Design files in text formats:
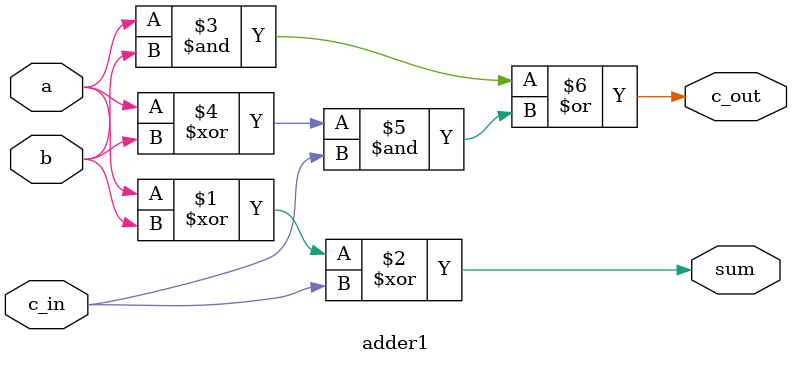
<source format=sv>
module adder1(a, b, c_in, sum, c_out);
  input wire a;
  input wire b;
  input wire c_in;
  
  output wire sum;
  output wire c_out;

  // Adds two single bit numbers
  assign sum = (a ^ b) ^ c_in;

  // Determines whether there is any carry out
  assign c_out = (a & b) | ((a ^ b) & c_in);
  
endmodule
</source>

* [Directions for this task]: From the records, copy every line that has the string "input" in it.

* [Response box]:
  input wire a;
  input wire b;
  input wire c_in;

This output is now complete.